Are U-M's 163 diversity staffers too many? Depends who's asked

August 10, 2021, 12:10 PM by  Alan Stamm

The number of University of Michigan staffers assigned to diversity, equity and inclusion roles (163) is more than three and a half times the national average at 65 large campuses (45 people).

That's among findings in a recent study by The Heritage Foundation, a conservative policy center in Washington. The report's title signals its point of view: "Diversity University: DEI Bloat in the Academy."

Still, the numbers are real and come from universities representing 16 percent of all students in four-year U.S. institutions.

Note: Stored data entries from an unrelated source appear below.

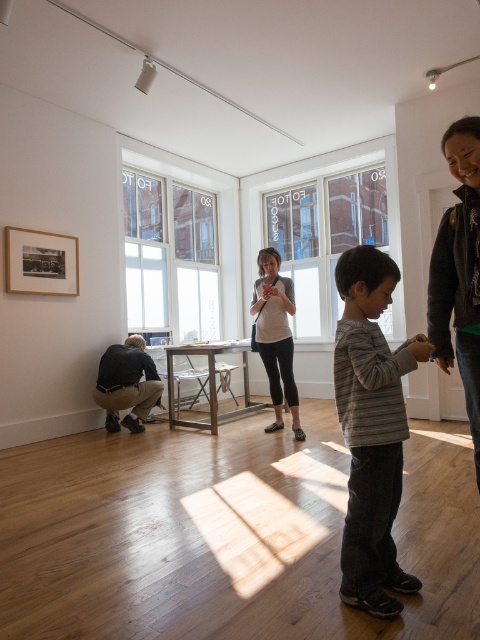
You are trying to decide whether to place a new plant pot between the dark gray fabric pants at lower left and the wooden picture frame at upper left. Which object is wider so that the plant pot can fit better next to it?

The dark gray fabric pants at lower left might be wider than wooden picture frame at upper left, so placing the plant pot next to the dark gray fabric pants at lower left would provide more space.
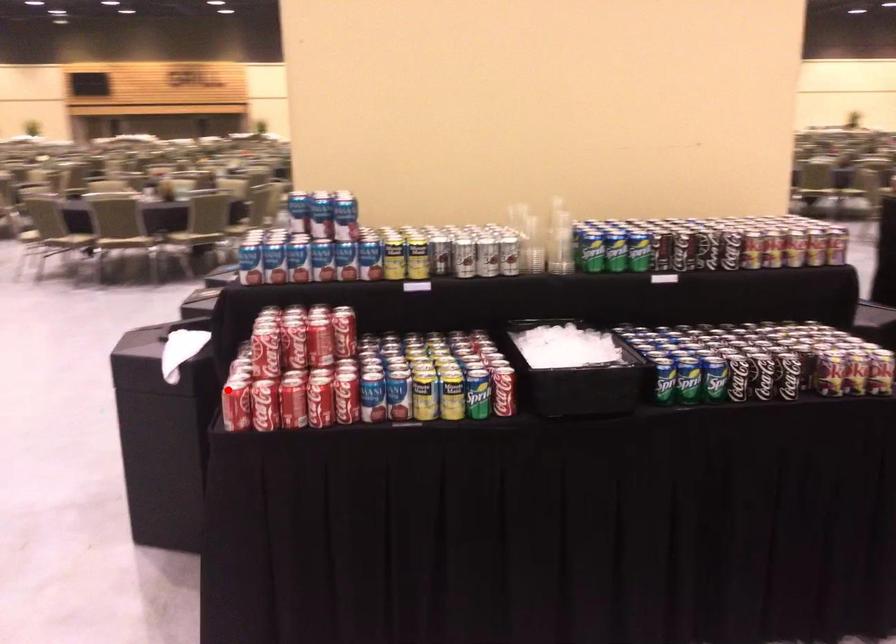
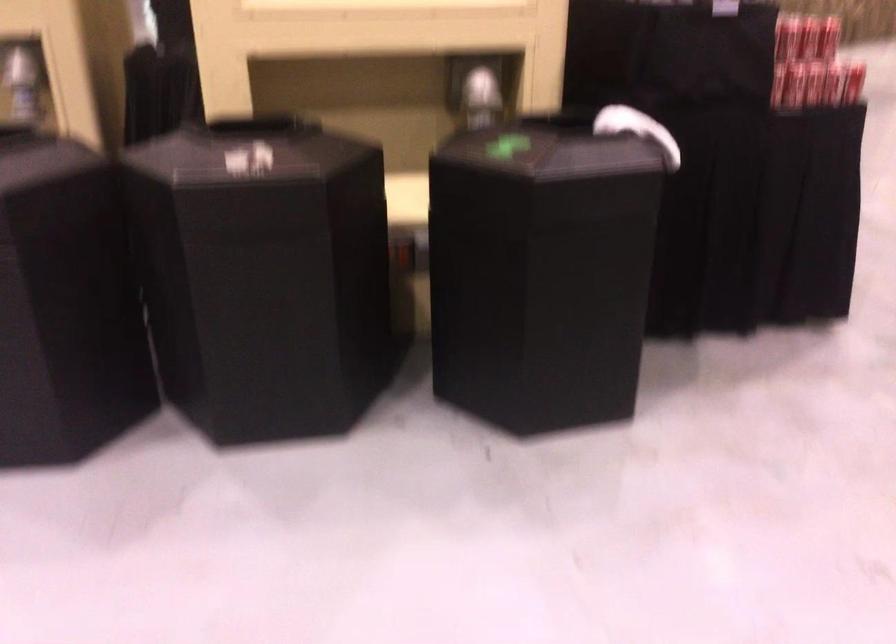
Question: I am providing you with two images of the same scene from different viewpoints. Image1 has a red point marked. In image2, the corresponding 3D location appears at what relative position? Reply with the corresponding letter.

Choices:
 (A) Closer
 (B) Farther

Answer: (B)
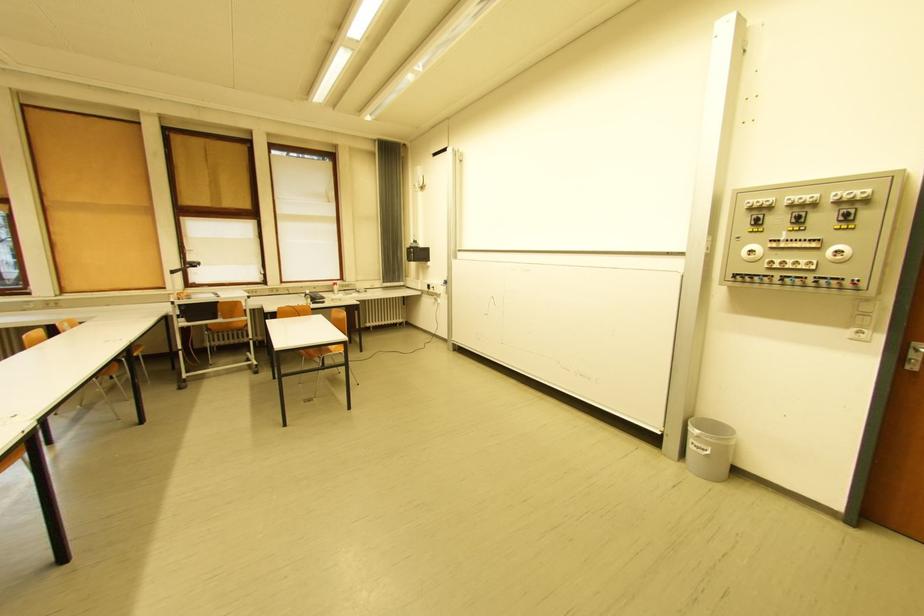
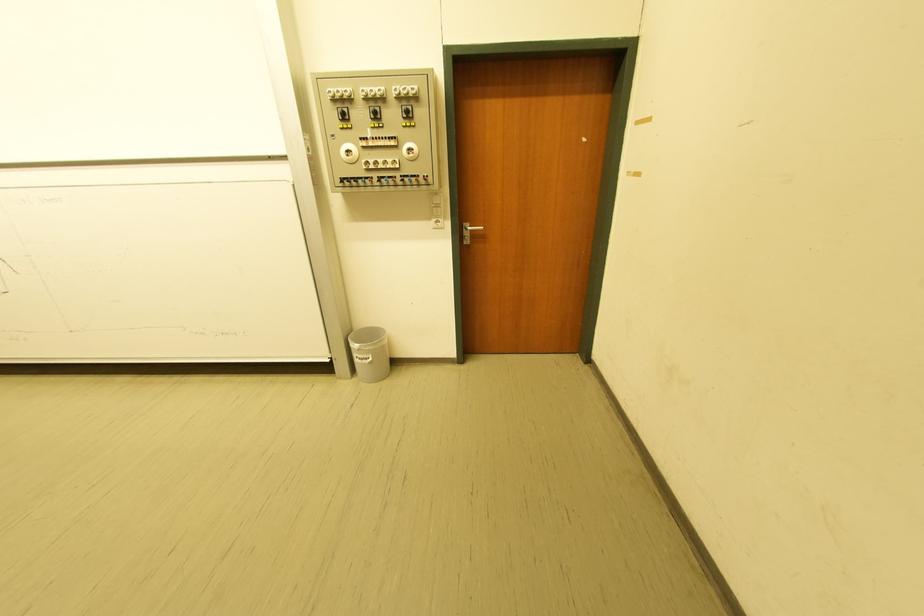
The point at (752, 223) is marked in the first image. Where is the corresponding point in the second image?

(342, 116)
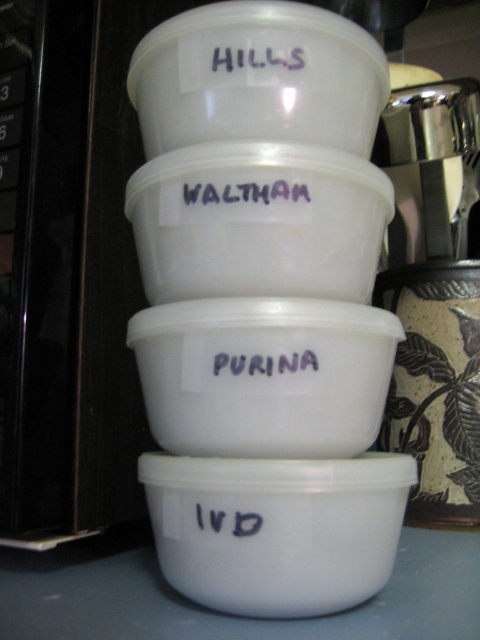
Does white matte bowl at lower center have a smaller size compared to white plastic bowl at upper center?

No, white matte bowl at lower center is not smaller than white plastic bowl at upper center.

Who is taller, white matte bowl at lower center or white plastic bowl at upper center?

With more height is white matte bowl at lower center.

Between point (264, 525) and point (241, 134), which one is positioned behind?

The point (241, 134) is behind.

The height and width of the screenshot is (640, 480). I want to click on white matte bowl at lower center, so click(x=276, y=529).

Between white matte bowl at lower center and transparent plastic bowl at center, which one appears on the right side from the viewer's perspective?

Positioned to the right is white matte bowl at lower center.

Is white matte bowl at lower center below transparent plastic bowl at center?

Yes.

In order to click on white matte bowl at lower center in this screenshot , I will do `click(276, 529)`.

In the scene shown: Does white matte bowl at center appear under black matte text at center?

Yes, white matte bowl at center is below black matte text at center.

Does point (277, 376) come closer to viewer compared to point (249, 374)?

Yes, point (277, 376) is in front of point (249, 374).

Is point (167, 413) positioned behind point (284, 368)?

Yes.

Locate an element on the screen. white matte bowl at center is located at coordinates (264, 376).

The stated intent is a "systematic examination of the scope of DEI staffing in the academy ... and how levels of DEI personnel compare to other staffing priorities."

Heritage's agenda also is to question what it sees as universities' "adherence to ideological, political and activist goals" that conservatives dislike.

The number of people universities devote to promoting DEI goals is something they want to do. ...

[Staff sizes] have more to do with the increasingly imbalanced ideological nature of universities than with actual promotion of diversity, equity and inclusion.

University of Michigan announcement last month

U-M spokesperson Rick Fitzgerald tells the Mackinac Center for Public Policy, a Midland ally of Heritage, that it would "not be accurate to assume all 163 of those identified by the authors as doing DEI work full-time." The center's news site quotes him as adding:

"We believe that everyone should have an equitable opportunity to succeed and contribute to the greater society. We recognize that one cannot achieve those goals without intentional efforts to incorporate those principles within all of our operations as an institution.

"That commitment means that we must employ a team doing this work full-time, with many others in units all across the institution who do this work in addition to their primary work duties as digital strategists, communicators, finance administrators, associate deans and scores of other roles."

In any event, the data is worth noting whether one thinks it shows an admirable priority or a questionable one.

The think tank, which describes U-M's number of diversity administrators and staff as "strikingly large," presents these findings in its 18-page report:

► The University of Michigan lists 14.8 people tasked to promoting DEI for every one person responsible for providing services to students with disabilities.

(Photo: University of Michigan Office of Diversity, Equity and Inclusion)

► It has the most people working on DEI and it has the highest ratio [over 14 to 1] of DEI personnel to ADA [Americans with Disabilities Act] compliance staff.

► U-M has 5.8 DEI personnel for every 100 tenured or tenure-track faculty, compared to an average 3.4 among 65 universities studied.

► The total of DEI administrators and support staff is more than double the number of history professors.

► Nineteen of its 163 people work in a central office of DEI.

► Five people are listed in the Multicultural Center, another 24 are found in the Center for the Education of Women and the LGBTQ Spectrum Center has 12 people.

► Eighteen people are listed on the Multiethnic Student Affairs website with another 14 are at the Office of Academic Multicultural Initiatives. Colleges and departments also have their own DEI staff.